Lepas dari Aceh, ia dipanggil presiden memimpin Satuan Tugas Pemberantasan Mafia Hukum. Meski tak tampil di media massa, Kuntoro mengendalikan lembaga di bawah presiden ini untuk menerima pengaduan soal mafia hukum hingga mengawal prosesnya di polisi, jaksa, atau pengadilan. Kini ia memimpin unit di bawah presiden mengawasi kerja para menteri dan memastikan target-target sesuai dengan perencanaan.
Senyampang bekerja di pemerintahan, Kuntoro tetap mengajar di Teknik Industri ITB.
Rabuk Hujan Kabut
Galibnya mahasiswa di manapun, sewaktu kuliah di Bandung, ada kalanya saya disergap bosan dan jenuh oleh rutinitas kuliah. Maka, bergabunglah saya ke Wanadri pada 1969. Masuknya saya ke perserikatan anak muda penempuh rimba dan pendaki gunung itu sedikit-banyak juga karena pengaruh lingkungan kampus saya, Insititut Teknologi Bandung.

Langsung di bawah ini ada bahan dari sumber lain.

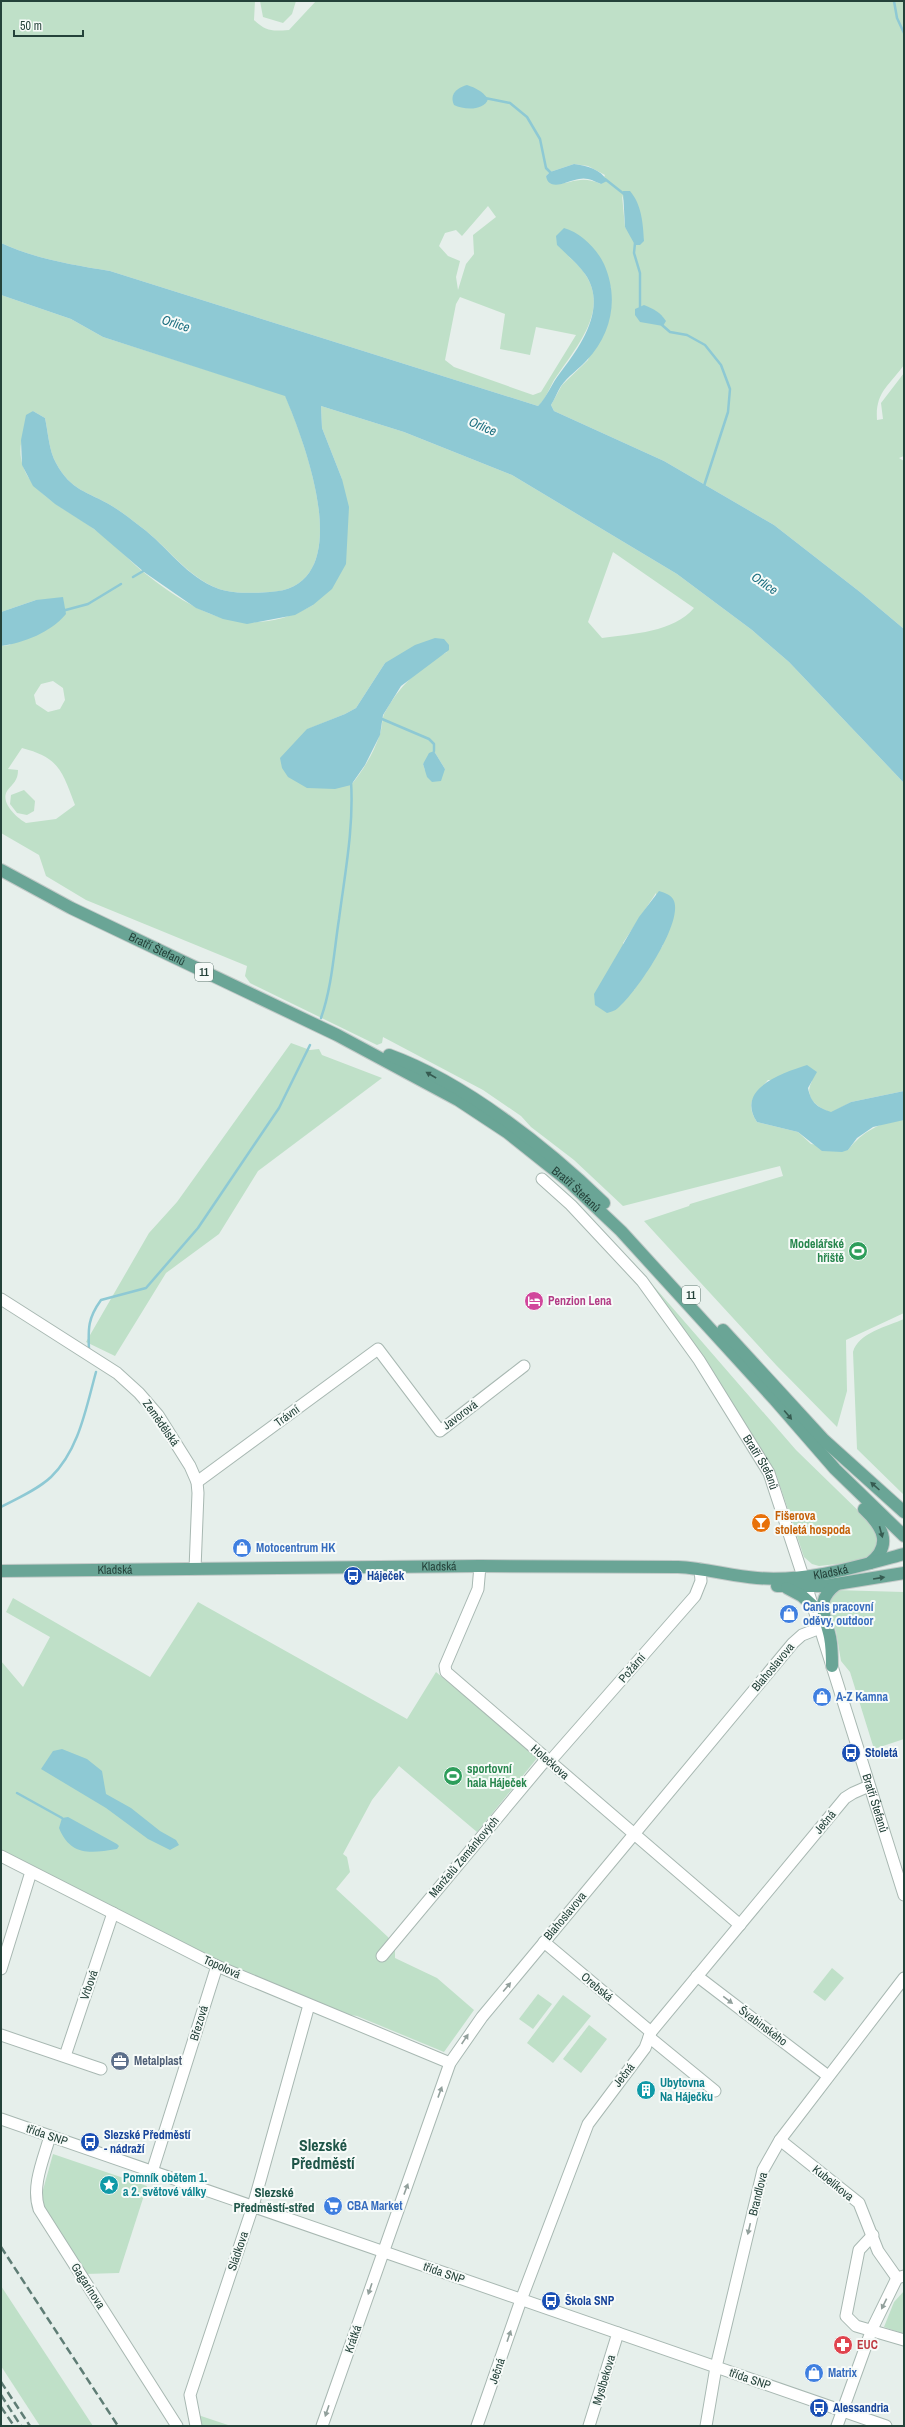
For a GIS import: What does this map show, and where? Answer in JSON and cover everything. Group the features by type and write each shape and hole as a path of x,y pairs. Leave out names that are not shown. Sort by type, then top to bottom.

Wanadri, dibentuk pada Mei 1964, tersohor dengan pendidikan dasarnya yang cukup keras, disiplin, serta kental akan cinta lingkungan dan Tanah Air. Pendidikan dasar digeber lima pekan. Sepekan terakhirnya berupa long march dari Waduk Jatiluhur menuju Gunung Tangkubanperahu, tempat dilangsungkannya pelantikan. Di antara kedua titik itu, kami harus menaikturuni Gunung Burangrang. Gunung setinggi 2.000-an mdpl yang berlembah-lembah curam ini semula adalah Gunung Sunda Purba. Setelah meletus hebat, Gunung Sunda Purba terbelah menjadi sepasang gunung: Burangrang dan Tangkubanperahu, dengan sebuah ngarai besar di tengahnya. Menurut legenda Sangkuriang, ketika murka atas kegagalannya, Sangkuriang menendang perahu yang terbuat dari segelondongan pohon hingga menjelma Tangkubanperahu. Adapun ranting-ranting (rangrang) pohonnya, menjelma Burangrang.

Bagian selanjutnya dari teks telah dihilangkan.